Dans son discours prononcé devant la population de Butembo le 21 janvier 2026, le député national élu de Butembo, l’honorable Mbindule Mitono Crispin, a expliqué que les meetings se tiennent au rond-point VGH faute d’un espace public approprié dans la ville. Ce cadre de l’Union sacrée de la Nation, plateforme politique soutenant le président Félix Tshisekedi, a reconnu que la ville manque de plusieurs espaces publics.
« […] On ne devrait pas se tenir ici pour le meeting, normalement, on devrait avoir un endroit approprié », avait expliqué Mbindule Mitono Crispin, répondant à la préoccupation d’un conducteur des motos taxi sur l’arrestation des motos pour mauvais stationnement, faute d’un parking public dans la ville.
Cependant, le choix de cet endroit en plein centre-ville serait motivé par plusieurs raisons. Le chef des travaux Umbo Salama, enseignant à la Faculté des Sciences de l’Information et de la Communication de l’Université de l’Assomption Congo (UAC), estime que ce choix s’explique notamment par l’incapacité de certains politiciens à mobiliser un grand nombre de personnes pour les écouter dans d’autres espaces situés en dehors du centre-ville. Ces derniers tirent avantage de l’affluence régulière des habitants au rond-point VGH pour y organiser leurs meetings.

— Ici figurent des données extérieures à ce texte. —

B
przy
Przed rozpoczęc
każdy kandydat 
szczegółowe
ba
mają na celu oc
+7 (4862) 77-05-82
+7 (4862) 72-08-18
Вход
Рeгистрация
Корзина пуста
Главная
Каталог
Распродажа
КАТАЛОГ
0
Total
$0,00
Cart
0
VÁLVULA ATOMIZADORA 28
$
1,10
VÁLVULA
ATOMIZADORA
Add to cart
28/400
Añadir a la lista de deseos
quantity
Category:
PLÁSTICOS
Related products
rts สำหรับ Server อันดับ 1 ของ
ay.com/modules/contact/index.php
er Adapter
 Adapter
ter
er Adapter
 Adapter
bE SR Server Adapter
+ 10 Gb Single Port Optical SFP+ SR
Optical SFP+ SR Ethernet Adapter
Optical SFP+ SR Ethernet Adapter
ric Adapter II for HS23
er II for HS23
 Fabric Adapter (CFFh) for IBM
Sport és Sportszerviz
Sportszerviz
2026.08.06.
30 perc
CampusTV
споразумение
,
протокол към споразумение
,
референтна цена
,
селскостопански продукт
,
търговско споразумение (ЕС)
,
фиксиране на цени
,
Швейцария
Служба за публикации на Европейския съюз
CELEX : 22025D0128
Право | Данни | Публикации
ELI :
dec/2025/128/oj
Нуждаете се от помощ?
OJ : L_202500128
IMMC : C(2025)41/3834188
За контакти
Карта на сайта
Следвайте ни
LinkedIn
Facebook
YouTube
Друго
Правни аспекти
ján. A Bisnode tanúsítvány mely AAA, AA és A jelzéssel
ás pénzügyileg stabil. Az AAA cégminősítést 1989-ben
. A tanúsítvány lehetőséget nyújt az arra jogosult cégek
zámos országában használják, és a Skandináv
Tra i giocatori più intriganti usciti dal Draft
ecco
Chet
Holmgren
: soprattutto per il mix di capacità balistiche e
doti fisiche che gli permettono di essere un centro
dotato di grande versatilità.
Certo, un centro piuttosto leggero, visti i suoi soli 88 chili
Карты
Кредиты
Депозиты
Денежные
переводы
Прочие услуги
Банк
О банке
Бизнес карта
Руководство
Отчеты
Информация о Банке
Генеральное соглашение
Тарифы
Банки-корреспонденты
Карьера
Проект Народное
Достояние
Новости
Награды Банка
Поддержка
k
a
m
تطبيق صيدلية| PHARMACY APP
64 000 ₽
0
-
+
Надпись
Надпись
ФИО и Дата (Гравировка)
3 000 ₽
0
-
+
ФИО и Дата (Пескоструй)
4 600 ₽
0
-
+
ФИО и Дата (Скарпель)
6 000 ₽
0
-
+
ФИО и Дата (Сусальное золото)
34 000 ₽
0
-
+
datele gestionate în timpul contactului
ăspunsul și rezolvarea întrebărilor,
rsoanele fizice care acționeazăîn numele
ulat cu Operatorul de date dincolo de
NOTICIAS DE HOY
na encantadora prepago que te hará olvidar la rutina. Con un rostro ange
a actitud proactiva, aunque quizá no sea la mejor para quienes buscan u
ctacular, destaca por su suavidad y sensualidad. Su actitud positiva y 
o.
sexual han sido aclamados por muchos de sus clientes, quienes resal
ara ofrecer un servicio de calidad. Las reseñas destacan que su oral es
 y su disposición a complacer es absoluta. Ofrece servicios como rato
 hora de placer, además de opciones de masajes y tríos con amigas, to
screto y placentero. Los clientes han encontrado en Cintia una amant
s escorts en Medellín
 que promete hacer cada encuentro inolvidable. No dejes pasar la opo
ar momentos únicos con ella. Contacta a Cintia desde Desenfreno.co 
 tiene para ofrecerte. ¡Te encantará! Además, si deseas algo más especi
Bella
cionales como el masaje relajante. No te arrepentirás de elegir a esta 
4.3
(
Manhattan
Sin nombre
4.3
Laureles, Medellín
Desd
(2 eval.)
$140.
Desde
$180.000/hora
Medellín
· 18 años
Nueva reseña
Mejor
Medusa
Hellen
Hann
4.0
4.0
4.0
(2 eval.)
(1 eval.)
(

« Nombreux ne se font pas coter par apport aux messages qu’ils vont donner, mais c’est par apport au public qui va venir écouter. Et comme il y a déjà un public chacun va dire, j’ai été en mesure de mobiliser un public. Mais si on veut se mesurer, si on veut dire j’ai un bon message, on peut aller dans la concession de Tsaka-Tsaka, ou au stade Matekeo, je pense qu’ils auront du mal à faire venir ce public, vers le stade. Au rond-point VGH on a pas besoin de savoir qui a applaudi. Les gens choisissent l’endroit parce qu’il y a une population permanente », a-t-il expliqué.
Besoin d’un espace public
Pour le professeur Kamathe Mbuyiro, enseignant en Sciences de l’Information et de la Communication à l’Université de Kinshasa et visiteur à l’Université officielle de Rwenzori (UOR) Butembo, il n’est pas souhaitable de multiplier les rencontres populaires au rond-point VGH. Selon lui, cet espace n’est pas approprié, non seulement parce qu’il se situe au cœur de la ville, mais aussi à cause du rôle symbolique qu’il revêt. Il estime qu’il est essentiel que la ville dispose d’un espace public adapté pour accueillir ce type de rassemblements.
« Il ne faudrait pas que les attroupements tiennent lieu sur cet espace, c’est pour mille raisons. d’abord, c’est au carrefour de la ville, on ne peut pas aller ni à l’Est, ni à l’Ouest, ni au Nord, ni au Sud. La deuxième raison est que l’endroit est culturel, il est à la mémoire des bâtisseurs de la ville de Butembo. Vous y voyez des monuments en hommage aux personnes qui se sont battues pour la ville, aux cultivateurs, aux maçons. Cette ville a été construite par les mains d’hommes qui ont commencé à zéro, des cultivateurs de légumes, des choux », a expliqué le professeur Kamathe Mbuyiro.
Le rond-point VGH a accueilli plusieurs rencontres successives. Après celui du député national Rémy Mukweso, élu de Butembo, le 15 janvier, et celui de Madame Mbambu Mughole Juliette, autorité morale de l’ACLP, le 16 janvier, le député national Mbindule Mitono Crispin ya tenu son meeting le mercredi 21 janvier. Lors de la campagne électorale de 2023, le même lieu avait également ouvert une réunion du président Félix Tshisekedi.